When Brown beat Martha Coakley to win Ted Kennedy’s old seat in January, he became a conservative hero. He had won an improbable victory against an overconfident Democratic machine in a solidly blue state. It was an enormous symbolic victory for Republicans, and seemed to be the turning of the tide that had swept them out of office a year before. Brown’s election meant the end of the Democrats 60-vote majority in the Senate and would—it seemed—kill the Democrats’ chance of passing health care reform.

But Brown’s election didn’t prove to be the turning point conservatives hoped. The Democrats’ supposedly filibuster-proof majority was, as Mark Schmitt argues, always an illusion. The Democrats managed to pass health care reform without it in any case. And although the Democrats probably will lose a substantial number of seats in Congress, the fall elections no longer look like quite the rout they seemed they would be. Brown himself, while certainly no Democrat, has not been the stalwart conservative some of his supporters had hoped he would be.

In his first vote as senator, Brown was one of just five Republicans to join with Democrats to pass a $15 billion jobs bill.
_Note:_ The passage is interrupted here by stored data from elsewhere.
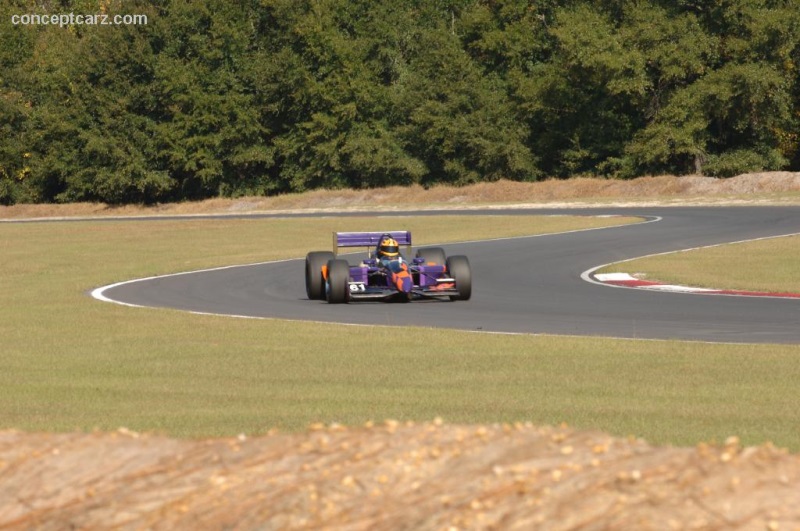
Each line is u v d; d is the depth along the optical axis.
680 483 17.16
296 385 41.94
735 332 55.72
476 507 17.45
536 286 83.38
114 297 83.75
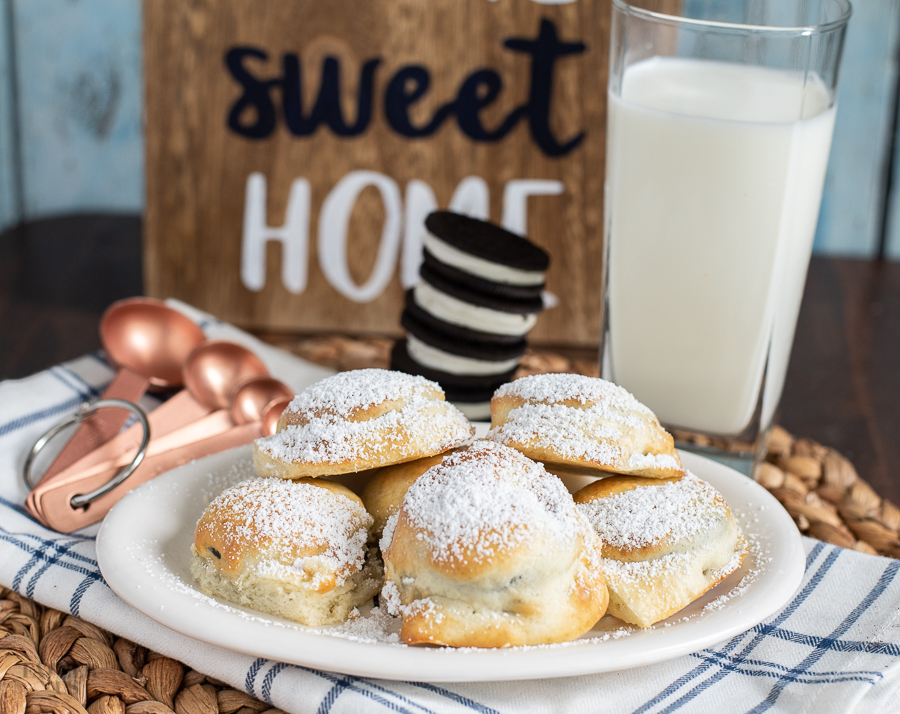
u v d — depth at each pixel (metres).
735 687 0.40
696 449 0.50
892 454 0.56
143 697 0.41
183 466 0.45
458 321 0.51
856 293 0.71
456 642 0.39
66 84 0.76
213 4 0.61
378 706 0.39
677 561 0.41
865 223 0.82
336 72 0.62
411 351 0.53
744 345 0.48
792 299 0.48
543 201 0.62
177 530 0.43
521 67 0.61
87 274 0.69
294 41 0.61
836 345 0.65
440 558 0.39
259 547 0.41
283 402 0.49
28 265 0.70
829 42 0.47
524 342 0.53
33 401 0.51
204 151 0.63
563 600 0.39
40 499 0.45
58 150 0.78
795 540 0.42
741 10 0.55
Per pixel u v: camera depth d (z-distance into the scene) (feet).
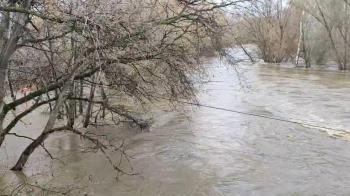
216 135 50.78
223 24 34.96
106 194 33.06
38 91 32.76
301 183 36.27
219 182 36.17
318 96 78.48
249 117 60.29
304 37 148.36
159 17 33.50
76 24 26.40
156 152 43.96
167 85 38.24
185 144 46.91
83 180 35.81
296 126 55.36
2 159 40.83
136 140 48.19
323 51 148.05
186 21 34.22
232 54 39.11
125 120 51.98
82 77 32.83
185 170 38.86
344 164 41.11
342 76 114.52
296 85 93.86
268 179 37.01
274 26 160.66
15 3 30.42
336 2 140.97
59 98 33.06
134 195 33.04
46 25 30.53
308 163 41.27
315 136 50.80
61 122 55.62
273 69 135.13
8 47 31.48
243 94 78.89
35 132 51.42
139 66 35.50
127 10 30.14
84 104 61.77
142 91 37.50
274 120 58.65
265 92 82.69
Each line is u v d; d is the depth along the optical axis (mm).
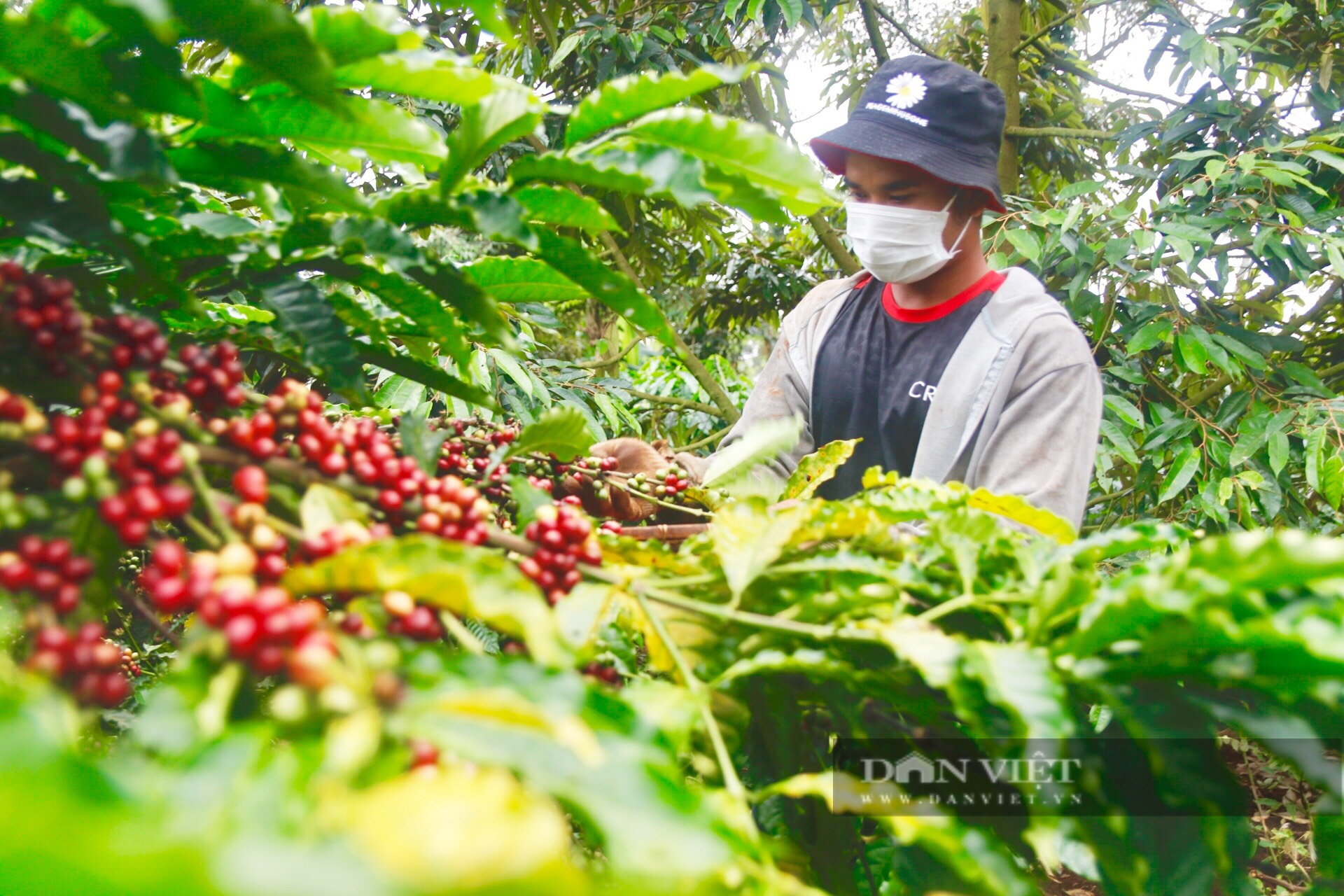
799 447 1428
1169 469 2203
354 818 227
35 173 438
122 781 220
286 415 417
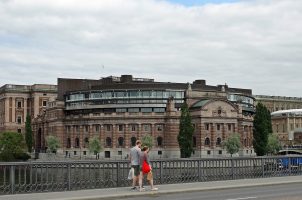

He  crossed party lines on the financial reform bill strongly opposed by the Republican leadership too. “Listen, I have always said I don’t work for Mitch McConnell and I don’t work for Harry Reid, I work for the people of Massachusetts,” Brown told The New York Times. “I am not quite sure what all the surprise is, and people wondering kind of like, ‘wow, he’s independent.’ I have always been this way.”

It shouldn’t be a surprise. Massachusetts is still a liberal state, after all. And while Brown did court the support of national conservatives, he has never been all that conservative himself. As Boris Schor predicted when Brown was elected, Brown has turned out to be—alongside Sen. Olympia Snowe (R-ME) and Sen. Susan Collins (R-ME)—one of the most liberal Republicans in Congress.

When Brown was elected, I wrote that he had a choice. He could move to the right and use his celebrity to become a Republican figure on the national stage. He might even try to make a run at the presidency at 2012. But that would be a longshot, and moving to the right would almost certainly doom his chances of being reelected to the Senate when his term expires two years from now.

Or Brown could stay in the center the way he so far has. He will inevitably be accused of being a RINO—a Republican in Name Only—and draw fire from his old Tea Party supporters. But the Republican leadership will for the most part understand. They know a Republican from Massachusetts can’t vote the same way a Republican from Kentucky can and still hope to get reeelected. They know staying in the center is likely Brown’s only chance of a having a political future in Massachusetts.